Opinions, of course, vary to find out if it is a good or a kind of busy busy. And for what it is worth, several federal judges have declared themselves hostile to the executive orders of Trump. Regardless, These rapid fuss of attention fodder represent A fundamental ethics of Trump 2.0: frantic action – or at least its constant impression of it – seems a lot. And despite the cervical boost, the turbulence and the contradiction of all this, people seem to love him so far.
In a CBS News / Yougov Poll Released on Sunday, 53% of the 2,175 American adults interviewed said they had approved the work that Trump was doing, a higher part than in his first round. Perhaps more revealing, the respondents of the survey described these first weeks of the mandate of the 78-year-old president as “energetic”, “targeted” and “effective”. They do not necessarily approve of what Trump was energetic, concentrated and effective to do (pardon The authors of January 6, for example) or not (66% said that Trump had not paid enough attention to the drop in prices for goods and services). But Trump has created a sense of action, agitation, disturbances and perhaps even destruction that many voters seem to welcome for the moment. At the very least, there is nothing to sleep in all of this.
“He said he was going to do something, and he does,” said a woman Rampart discussion group Voters from Biden who became Trump conducted in the days who followed Trump’s return to the White House. At this point, the fact of this “something” seems to prevail over the substance. The woman said that she was working in clinical research in a hospital and interacts with people who could lose the subsidies of the National Institutes of Health in Trump and Musk’s Barrage of Cuts; She described a working environment that was thrown into chaos.
“Like, what are we doing?” We have no idea; The CEO has no idea. We are a little confused, “said the woman. “I’m not saying it’s the right decision, the bad decision,” she added. “But it’s really like, Something is happening. He does something.
The rampartThe publisher, Sarah Longwell, who leads the discussion groups, told me that Trump seemed to benefit from the “complete lack of communication from Joe Biden” during his mandate. Longwell said that she had heard voters several times that they had no idea what Biden wanted to do in power or what he was doing. “He created this huge presidential communication vacuum that Trump now fills,” said Longwell.
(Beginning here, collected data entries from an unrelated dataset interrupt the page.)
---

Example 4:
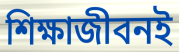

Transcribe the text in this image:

শিক্ষাজীবনই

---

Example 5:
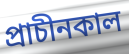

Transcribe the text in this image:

প্রাচীনকাল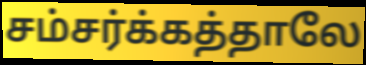
சம்சர்க்கத்தாலே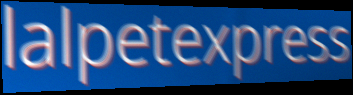
lalpetexpress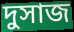
দুসাজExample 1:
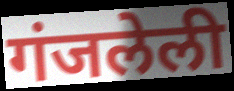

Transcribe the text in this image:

गंजलेली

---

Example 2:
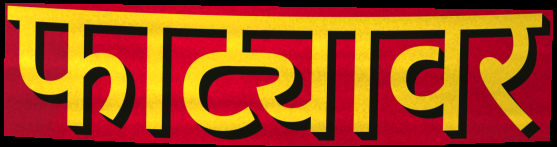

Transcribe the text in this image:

फाट्यावर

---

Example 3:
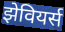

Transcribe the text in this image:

झेवियर्स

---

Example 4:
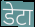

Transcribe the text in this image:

डेटा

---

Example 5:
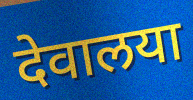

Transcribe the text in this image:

देवालया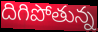
దిగిపోతున్నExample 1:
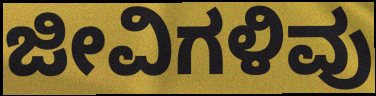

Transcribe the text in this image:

ಜೀವಿಗಳಿವು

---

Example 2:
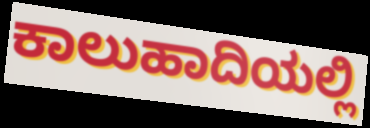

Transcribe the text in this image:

ಕಾಲುಹಾದಿಯಲ್ಲಿ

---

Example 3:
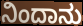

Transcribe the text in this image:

ನಿಂದಾನು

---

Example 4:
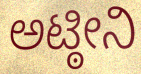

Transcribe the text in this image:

ಅಟ್ಠೀನಿ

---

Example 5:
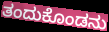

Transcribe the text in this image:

ತಂದುಕೊಂಡನುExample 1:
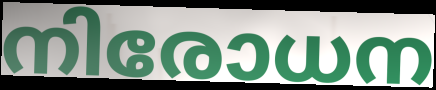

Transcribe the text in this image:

നിരോധന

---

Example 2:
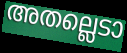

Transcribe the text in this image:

അതല്ലെടാ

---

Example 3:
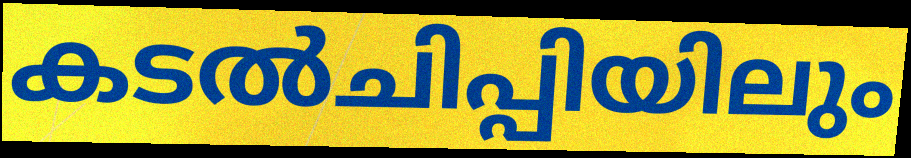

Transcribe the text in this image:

കടൽചിപ്പിയിലും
She added that Biden also presents an example of prudence of the way in which the initial popularity of a president can be ephemeral. Four years ago, at the same time, the voters seemed quite grateful to have someone in the office which was not Constantly on their faces. Biden was considered to be restaurant “normality” after the tumultuous end, dominated by the Covids and violent of Trump’s first mandate. He questioned in the 1960s in a CBS survey in March 2021, was still compared to Franklin D. Roosevelt and appreciated a popularity which would last until the summer of 2021, when Afghanistan went south and that Inflation was heading north.
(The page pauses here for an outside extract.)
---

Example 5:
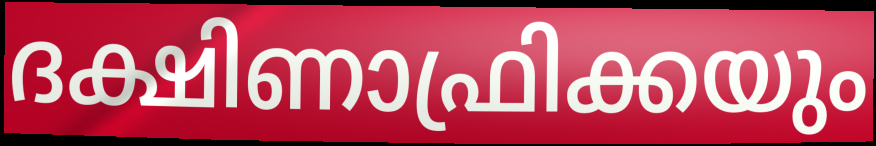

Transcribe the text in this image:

ദക്ഷിണാഫ്രിക്കയും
A characteristic of presidential honeymoons is that the presidents tend to be more beautiful when they act in a way that contrasts with their predecessor, especially when their predecessor was unpopular. Another characteristic of these honeymoon periods: they tend not to last. In other words, Trump should cherish this when he can – or until all hell breaks out and people start to phrase for normality again.